BAW: What is it about writing that you find cathartic when it comes to coping with mental illness?

WP: It just acts as a positive release, there are a lot of really negative ways of dealing with things and those things are just shitty. I was once told that the key function in life is to take a negative input and expel it as a positive output, which for me is aggressively depressing music.

This was a really good thing for me, it really was like a giant weight being lifted off my shoulders. It makes what you’re feeling inside a tangible thing and it gives you power over it in my opinion. It’s also somewhat relieving to be productive sometimes. I can spend days on end laying around and doing nothing, and I feel so unfulfilled and unmotivated, then in an hour or so I’ll write a new track or a whole EP in this case. I feel like I’ve achieved something.

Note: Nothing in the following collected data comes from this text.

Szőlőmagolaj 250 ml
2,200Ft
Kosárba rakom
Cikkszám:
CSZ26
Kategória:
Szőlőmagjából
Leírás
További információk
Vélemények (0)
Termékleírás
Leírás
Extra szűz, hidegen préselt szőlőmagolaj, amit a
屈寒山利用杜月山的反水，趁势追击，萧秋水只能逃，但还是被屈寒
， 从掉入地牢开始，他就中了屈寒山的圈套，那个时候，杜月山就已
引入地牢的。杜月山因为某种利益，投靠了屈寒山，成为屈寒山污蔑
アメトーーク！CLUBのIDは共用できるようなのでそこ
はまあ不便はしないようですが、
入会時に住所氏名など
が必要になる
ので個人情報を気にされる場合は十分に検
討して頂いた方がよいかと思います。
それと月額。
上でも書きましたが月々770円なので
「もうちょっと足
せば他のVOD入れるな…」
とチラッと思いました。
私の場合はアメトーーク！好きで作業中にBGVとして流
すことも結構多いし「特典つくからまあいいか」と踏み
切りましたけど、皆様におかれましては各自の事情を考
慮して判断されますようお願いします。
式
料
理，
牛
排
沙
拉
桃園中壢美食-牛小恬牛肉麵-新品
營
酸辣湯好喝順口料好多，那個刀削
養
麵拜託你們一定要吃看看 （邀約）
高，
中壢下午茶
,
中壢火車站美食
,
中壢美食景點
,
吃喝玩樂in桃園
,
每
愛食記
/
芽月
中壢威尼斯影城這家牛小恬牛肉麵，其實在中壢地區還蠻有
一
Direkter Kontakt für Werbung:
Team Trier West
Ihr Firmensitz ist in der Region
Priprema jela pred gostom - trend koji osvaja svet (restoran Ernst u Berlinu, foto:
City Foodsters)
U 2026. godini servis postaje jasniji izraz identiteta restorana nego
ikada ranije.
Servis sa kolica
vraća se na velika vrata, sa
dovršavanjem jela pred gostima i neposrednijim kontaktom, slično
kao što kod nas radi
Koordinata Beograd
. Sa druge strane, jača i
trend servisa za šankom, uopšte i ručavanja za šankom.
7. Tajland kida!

BAW: Do you think there is enough mental health awareness in society right now?

WP: No. There is tonnes of it, but it’s being presented in totally the wrong way. There’s this whole underlying ideology that there’s only two ways to talk about depression and that’s to be overly visual and graphic about it, or to glamorise it to make it seems cool. It really grinds my gears that it’s now not normal to be happy or if you’re depressed you can’t be happy at all. It’s bullshit.

Just because I put out this EP doesn’t mean I cry myself to sleep every night, I just mean to say that it’s important to be real about it all, and talk about it properly. I feel really passionate about the whole thing.

When I was at university I created a project based on the lack of acknowledgement of mental health issues in men. It’s a shitty thing and it’s hard to know what to say about it, but I think the progress is made by cutting out all the crap and myths about it.